Another alternative is to get a home-equity loan if you own your home. Not only do home equity loans offer low interest rates, but the interest may be deductible on your income taxes.

You can make a hardship withdrawal from your k to pay for college tuition and related expenses including room and board for yourself, your spouse, your dependents, and children including children who are no longer dependents.

The withdrawal must be to pay for the educational expenses and you must have no other way to pay for the expenses. You must have also have already obtained any distribution or loans available to you under the k plan.

However, the withdrawals will be subject to income tax. You will also be precluded from contributing to the k plan for the six months following the withdrawal. It can also be used for vocational and trade schools. However, many states do offer tax deductions or credits for contributions. In addition, the contribution limits can be higher for plans than they would be for an IRA. The plan can also be a useful vehicle for extended family to help pay for college.

Young, a certified financial planner at RMB Capital. Those are the biggest positives of such plans, but plans also offer an advantage over the Roth IRA, especially for parents who are on the younger side. But plans have some downsides, too. Perhaps the most obvious is their inflexibility. But there are alternative ways to use the funds without incurring taxes or penalties: change the beneficiary to a sibling or other family member, pay for your own ongoing education or save the money for a grandchild, among other options.

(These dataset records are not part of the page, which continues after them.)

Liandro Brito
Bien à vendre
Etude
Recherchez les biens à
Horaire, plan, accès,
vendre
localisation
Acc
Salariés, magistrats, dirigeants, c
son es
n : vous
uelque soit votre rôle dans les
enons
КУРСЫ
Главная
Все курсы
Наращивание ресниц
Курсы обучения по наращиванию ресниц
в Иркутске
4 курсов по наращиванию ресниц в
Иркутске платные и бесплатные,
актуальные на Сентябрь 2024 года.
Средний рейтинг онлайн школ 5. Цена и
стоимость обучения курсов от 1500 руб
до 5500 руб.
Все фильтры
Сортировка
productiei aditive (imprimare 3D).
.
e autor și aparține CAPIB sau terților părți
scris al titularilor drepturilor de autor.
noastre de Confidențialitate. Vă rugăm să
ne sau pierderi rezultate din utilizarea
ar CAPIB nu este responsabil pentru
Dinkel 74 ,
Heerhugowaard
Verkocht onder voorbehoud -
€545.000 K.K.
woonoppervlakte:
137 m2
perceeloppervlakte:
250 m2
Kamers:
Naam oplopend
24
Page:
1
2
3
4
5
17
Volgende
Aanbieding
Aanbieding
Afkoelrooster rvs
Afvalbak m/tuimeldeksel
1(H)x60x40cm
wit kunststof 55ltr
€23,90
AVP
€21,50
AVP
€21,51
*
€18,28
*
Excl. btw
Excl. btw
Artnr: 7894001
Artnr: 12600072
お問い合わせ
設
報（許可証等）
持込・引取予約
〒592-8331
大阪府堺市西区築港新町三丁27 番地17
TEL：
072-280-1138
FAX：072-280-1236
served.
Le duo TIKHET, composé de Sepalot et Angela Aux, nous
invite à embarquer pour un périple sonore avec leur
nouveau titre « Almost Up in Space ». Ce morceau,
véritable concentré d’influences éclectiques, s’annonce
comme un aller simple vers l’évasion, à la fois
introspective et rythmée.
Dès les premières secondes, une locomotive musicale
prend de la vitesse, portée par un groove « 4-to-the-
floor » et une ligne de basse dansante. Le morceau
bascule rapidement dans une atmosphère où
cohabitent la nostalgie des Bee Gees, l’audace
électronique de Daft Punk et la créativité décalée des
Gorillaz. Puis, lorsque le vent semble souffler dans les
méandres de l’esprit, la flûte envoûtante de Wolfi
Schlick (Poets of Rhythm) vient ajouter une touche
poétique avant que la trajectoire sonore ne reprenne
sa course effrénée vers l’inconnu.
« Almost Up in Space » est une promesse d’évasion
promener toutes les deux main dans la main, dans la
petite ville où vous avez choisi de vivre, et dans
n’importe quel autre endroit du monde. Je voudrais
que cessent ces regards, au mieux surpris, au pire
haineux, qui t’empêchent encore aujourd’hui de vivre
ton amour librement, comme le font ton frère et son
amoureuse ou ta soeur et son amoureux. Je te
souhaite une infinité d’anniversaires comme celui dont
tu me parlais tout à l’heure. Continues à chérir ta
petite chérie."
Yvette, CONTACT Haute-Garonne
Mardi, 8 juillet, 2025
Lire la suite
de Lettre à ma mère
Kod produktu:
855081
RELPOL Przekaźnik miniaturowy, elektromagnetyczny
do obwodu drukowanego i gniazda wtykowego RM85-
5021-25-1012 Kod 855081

So savers contribute after-tax money today in order to get a tax break tomorrow. The Roth IRA also offers benefits in terms of available investments, unlike the , where investment choice is limited to funds that may not offer low-expense options.

He sees older investors converting some of their traditional IRA assets to a Roth IRA, though they spread out the conversion over years in order to minimize the tax bite of conversion.

So each account is best-suited to its intended purpose. Depleting these assets early can potentially reduce retirement security for some families and take away a valuable wealth-transfer tool for others who have multi-generational financial planning goals. How We Make Money. Editorial disclosure. James Royal. Written by. Bankrate senior reporter James F. Royal, Ph. Edited By Brian Beers.

Edited by. Brian Beers. Brian Beers is the senior wealth editor at Bankrate. He oversees editorial coverage of banking, investing, the economy and all things money.